Write out the whole listing exactly as it stands.

### Given data:
<<<<

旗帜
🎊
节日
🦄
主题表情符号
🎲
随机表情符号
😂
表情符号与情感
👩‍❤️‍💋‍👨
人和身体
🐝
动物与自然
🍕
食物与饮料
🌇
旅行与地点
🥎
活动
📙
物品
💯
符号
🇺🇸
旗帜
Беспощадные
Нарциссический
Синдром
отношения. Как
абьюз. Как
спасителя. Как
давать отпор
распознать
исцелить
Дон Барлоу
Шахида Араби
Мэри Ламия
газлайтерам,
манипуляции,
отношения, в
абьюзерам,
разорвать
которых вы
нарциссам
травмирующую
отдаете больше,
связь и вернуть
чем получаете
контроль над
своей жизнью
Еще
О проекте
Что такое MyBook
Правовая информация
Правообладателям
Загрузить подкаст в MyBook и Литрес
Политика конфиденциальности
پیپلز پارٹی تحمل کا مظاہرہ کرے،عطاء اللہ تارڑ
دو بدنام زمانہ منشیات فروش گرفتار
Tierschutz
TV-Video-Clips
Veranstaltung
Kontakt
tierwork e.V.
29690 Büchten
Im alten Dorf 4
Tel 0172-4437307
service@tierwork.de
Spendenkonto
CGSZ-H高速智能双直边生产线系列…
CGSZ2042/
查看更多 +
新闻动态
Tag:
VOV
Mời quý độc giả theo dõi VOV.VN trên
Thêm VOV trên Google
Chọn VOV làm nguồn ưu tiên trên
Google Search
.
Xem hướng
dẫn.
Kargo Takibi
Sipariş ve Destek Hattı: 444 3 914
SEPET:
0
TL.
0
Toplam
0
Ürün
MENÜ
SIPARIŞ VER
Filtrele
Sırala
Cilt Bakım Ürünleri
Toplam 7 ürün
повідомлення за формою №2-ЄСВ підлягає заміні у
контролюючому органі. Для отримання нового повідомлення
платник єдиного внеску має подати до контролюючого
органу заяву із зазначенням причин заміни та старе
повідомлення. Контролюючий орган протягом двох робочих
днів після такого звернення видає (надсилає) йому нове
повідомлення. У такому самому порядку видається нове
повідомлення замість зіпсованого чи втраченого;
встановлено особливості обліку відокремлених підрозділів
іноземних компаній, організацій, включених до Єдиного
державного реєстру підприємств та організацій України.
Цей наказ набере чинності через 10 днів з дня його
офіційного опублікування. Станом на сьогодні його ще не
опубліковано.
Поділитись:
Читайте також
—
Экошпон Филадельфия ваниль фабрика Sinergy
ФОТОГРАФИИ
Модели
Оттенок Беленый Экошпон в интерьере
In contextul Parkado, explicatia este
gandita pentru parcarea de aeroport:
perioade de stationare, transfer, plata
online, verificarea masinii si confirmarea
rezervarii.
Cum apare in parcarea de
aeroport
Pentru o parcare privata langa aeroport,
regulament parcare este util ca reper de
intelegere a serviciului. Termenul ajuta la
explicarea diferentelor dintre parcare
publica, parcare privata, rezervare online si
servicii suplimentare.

>>>>

### Result of this exercise:
旗帜
🎊
节日
🦄
主题表情符号
🎲
随机表情符号
😂
表情符号与情感
👩‍❤️‍💋‍👨
人和身体
🐝
动物与自然
🍕
食物与饮料
🌇
旅行与地点
🥎
活动
📙
物品
💯
符号
🇺🇸
旗帜
Беспощадные
Нарциссический
Синдром
отношения. Как
абьюз. Как
спасителя. Как
давать отпор
распознать
исцелить
Дон Барлоу
Шахида Араби
Мэри Ламия
газлайтерам,
манипуляции,
отношения, в
абьюзерам,
разорвать
которых вы
нарциссам
травмирующую
отдаете больше,
связь и вернуть
чем получаете
контроль над
своей жизнью
Еще
О проекте
Что такое MyBook
Правовая информация
Правообладателям
Загрузить подкаст в MyBook и Литрес
Политика конфиденциальности
پیپلز پارٹی تحمل کا مظاہرہ کرے،عطاء اللہ تارڑ
دو بدنام زمانہ منشیات فروش گرفتار
Tierschutz
TV-Video-Clips
Veranstaltung
Kontakt
tierwork e.V.
29690 Büchten
Im alten Dorf 4
Tel 0172-4437307
service@tierwork.de
Spendenkonto
CGSZ-H高速智能双直边生产线系列…
CGSZ2042/
查看更多 +
新闻动态
Tag:
VOV
Mời quý độc giả theo dõi VOV.VN trên
Thêm VOV trên Google
Chọn VOV làm nguồn ưu tiên trên
Google Search
.
Xem hướng
dẫn.
Kargo Takibi
Sipariş ve Destek Hattı: 444 3 914
SEPET:
0
TL.
0
Toplam
0
Ürün
MENÜ
SIPARIŞ VER
Filtrele
Sırala
Cilt Bakım Ürünleri
Toplam 7 ürün
повідомлення за формою №2-ЄСВ підлягає заміні у
контролюючому органі. Для отримання нового повідомлення
платник єдиного внеску має подати до контролюючого
органу заяву із зазначенням причин заміни та старе
повідомлення. Контролюючий орган протягом двох робочих
днів після такого звернення видає (надсилає) йому нове
повідомлення. У такому самому порядку видається нове
повідомлення замість зіпсованого чи втраченого;
встановлено особливості обліку відокремлених підрозділів
іноземних компаній, організацій, включених до Єдиного
державного реєстру підприємств та організацій України.
Цей наказ набере чинності через 10 днів з дня його
офіційного опублікування. Станом на сьогодні його ще не
опубліковано.
Поділитись:
Читайте також
—
Экошпон Филадельфия ваниль фабрика Sinergy
ФОТОГРАФИИ
Модели
Оттенок Беленый Экошпон в интерьере
In contextul Parkado, explicatia este
gandita pentru parcarea de aeroport:
perioade de stationare, transfer, plata
online, verificarea masinii si confirmarea
rezervarii.
Cum apare in parcarea de
aeroport
Pentru o parcare privata langa aeroport,
regulament parcare este util ca reper de
intelegere a serviciului. Termenul ajuta la
explicarea diferentelor dintre parcare
publica, parcare privata, rezervare online si
servicii suplimentare.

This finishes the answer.